Although the overall office market looks bleak at the moment, the technology and energy related office markets are faring much better. This is why Silicon Beach in LA and Midtown South in Manhattan are doing much better than traditional markets like Brentwood and Park Avenue, respectively. A far more serious problem to demand is that office space is becoming increasingly clustered. The number of workers per square foot is increasing, especially in the technology sector. Instead of the traditional 200 sq. ft. allotted per worker, firms are allowing for 120-150 sq. ft. per worker. This is happening because technology itself is eliminating the need for file space, due to the facility of digitizing records. Dense workplaces are not limited to tech companies, as Goldman Sachs, Credit Suisse and Unilever have decided to put more people in compact areas. Because firms can fit more people per square foot and pay less rent as a result, the national office vacancy rate will remain high for years to come.

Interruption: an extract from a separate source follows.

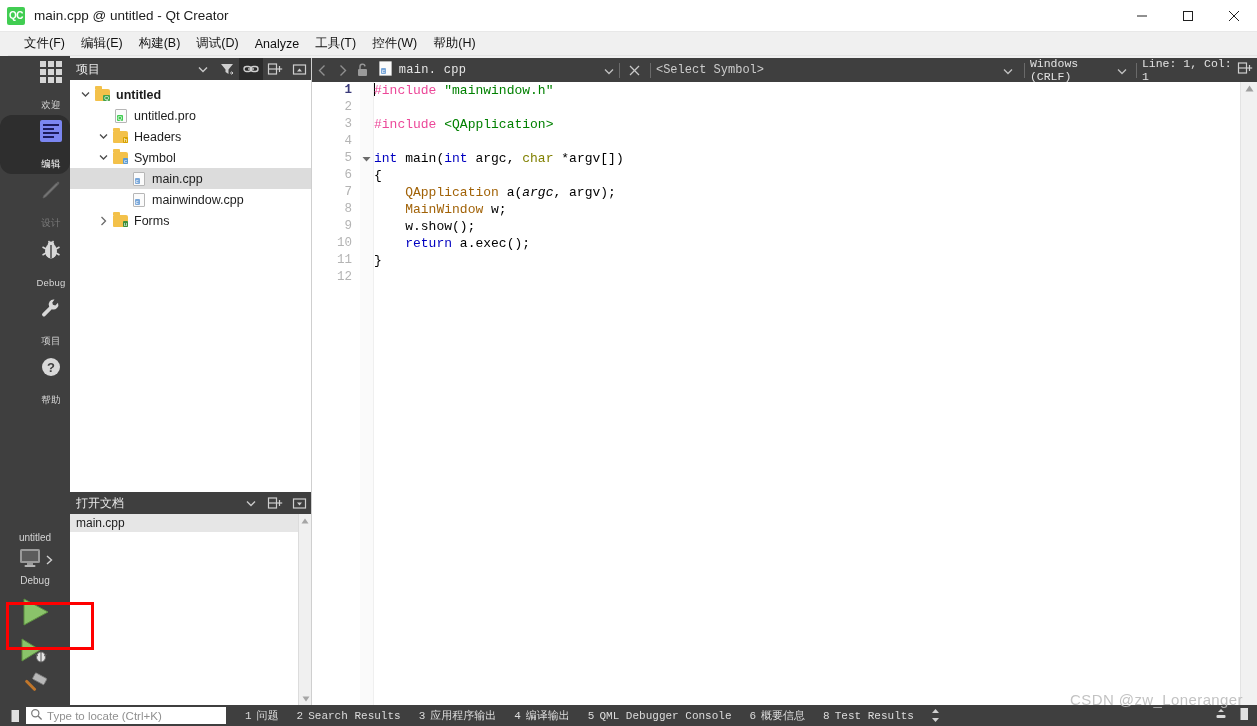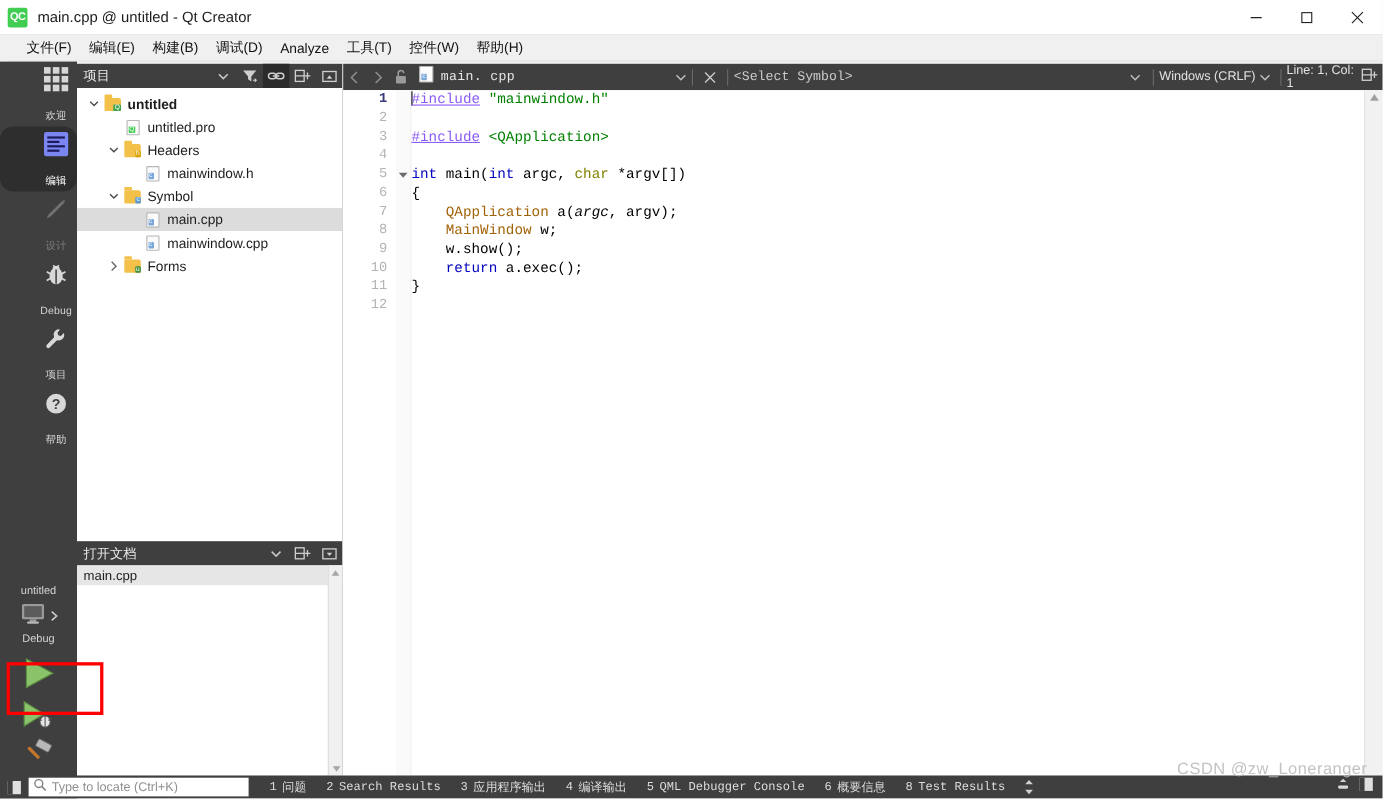"Windows (CRLF)" .eline { font-family: Liberation Sans, sans-serif -> Liberation Mono, monospace }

4. Industrial / Hospitality / Multi-family Outlook

As opposed to retail being negatively affected by e-commerce, industrial is actually recovering because of the increase in online transactions. However, industrial growth will be curtailed due to the delayed widening of the Panama Canal in 2016 to accommodate larger cargo ships. This could shift warehouse demand from the west coast to the Gulf and East Coasts.

Technology has made the hospitality industry far more transparent. Future hotel guests are making more informed decisions about where to stay, based on review websites such as Tripadvisor. The “sharing economy” is increasing, where homeowners can rent out their rooms, condos and houses directly to interested parties. One of the most prominent websites to offer this service to consumers is Airbnb, which received VC financing – giving the company a $10 billion value, more than Hyatt Hotel’s market cap.

ulti-family housing is looking good, due to many factors. They include a decline in homeownership, increasing consumer demand for urban and suburban density, sluggish economy that is delaying marriage and child birth, and environmentally friendly housing projects close to public transit. The vacancy rate has decreased from 8% during the 2008-2009 recession to 4% in 2014. UCLA Anderson is forecasting that 400,000 units will be built each year in 2015 and 2016, the highest level since the mid-1980s. By 2016, they expect that increases in construction and stagnating homeownership levels will result in rising vacancies and less rent increases.